Cancer Control (Apr 2022)

Development and Validation of Machine Learning Models to Predict Epidermal Growth Factor Receptor Mutation in Non-Small Cell Lung Cancer: A Multi-Center Retrospective Radiomics Study

  • Yafeng Liu MD,
  • Jiawei Zhou MD,
  • Jing Wu PhD,
  • Wenyang Wang PhD,
  • Xueqin Wang MD,
  • Jianqiang Guo MD,
  • Qingsen Wang MD,
  • Xin Zhang MD,
  • Danting Li MD,
  • Jun Xie MD,
  • Xuansheng Ding PhD,
  • Yingru Xing PhD,
  • Dong Hu PhD

DOI
https://doi.org/10.1177/10732748221092926
Journal volume & issue
Vol. 29

Abstract

Read online

Objective To develop and validate a generalized prediction model that can classify epidermal growth factor receptor (EGFR) mutation status in non–small cell lung cancer patients. Methods A total of 346 patients (296 in the training cohort and 50 in the validation cohort) from four centers were included in this retrospective study. First, 1085 features were extracted using IBEX from the computed tomography images. The features were screened using the intraclass correlation coefficient, hypothesis tests and least absolute shrinkage and selection operator. Logistic regression (LR), decision tree (DT), random forest (RF), and support vector machine (SVM) were used to build a radiomics model for classification. The models were evaluated using the following metrics: area under the curve (AUC), calibration curve (CAL), decision curve analysis (DCA), concordance index (C-index), and Brier score. Results Sixteen features were selected, and models were built using LR, DT, RF, and SVM. In the training cohort, the AUCs was .723, .842, .995, and .883; In the validation cohort, the AUCs were .658, 0567, .88, and .765. RF model with the best AUC, its CAL, C-index (training cohort=.998; validation cohort=.883), and Brier score (training cohort=.007; validation cohort=0.137) showed a satisfactory predictive accuracy; DCA indicated that the RF model has better clinical application value. Conclusion Machine learning models based on computed tomography images can be used to evaluate EGFR status in patients with non–small cell lung cancer, and the RF model outperformed LR, DT, and SVM.

######

Answer these questions about the lung cancer study above:
1. How many patients were in the training cohort, and how many were in the validation cohort?
2. How many features were extracted from the computed tomography images, and with what tool?
3. What C-index did the RF model reach in the validation cohort?

Transcribed page contents:
######

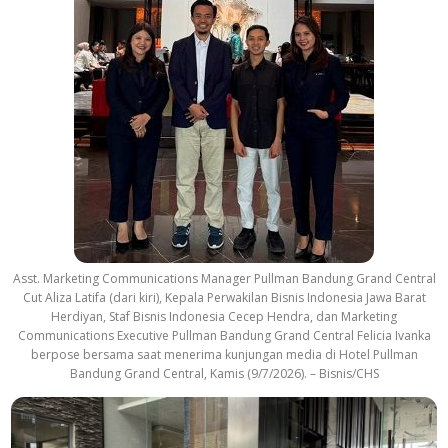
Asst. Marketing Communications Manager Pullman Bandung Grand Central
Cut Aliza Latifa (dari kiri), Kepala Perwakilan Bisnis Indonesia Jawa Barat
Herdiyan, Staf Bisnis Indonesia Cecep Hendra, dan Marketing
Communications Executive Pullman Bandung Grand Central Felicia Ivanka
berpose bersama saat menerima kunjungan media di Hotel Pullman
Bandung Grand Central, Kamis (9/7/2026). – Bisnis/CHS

######

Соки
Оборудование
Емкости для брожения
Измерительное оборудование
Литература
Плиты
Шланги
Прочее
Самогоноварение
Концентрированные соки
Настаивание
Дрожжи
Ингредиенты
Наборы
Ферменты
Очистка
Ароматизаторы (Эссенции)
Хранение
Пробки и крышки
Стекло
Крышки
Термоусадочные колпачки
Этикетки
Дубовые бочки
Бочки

######

_Exercise solution_
1. 296 in the training cohort and 50 in the validation cohort.
2. 1085 features, extracted using IBEX.
3. .883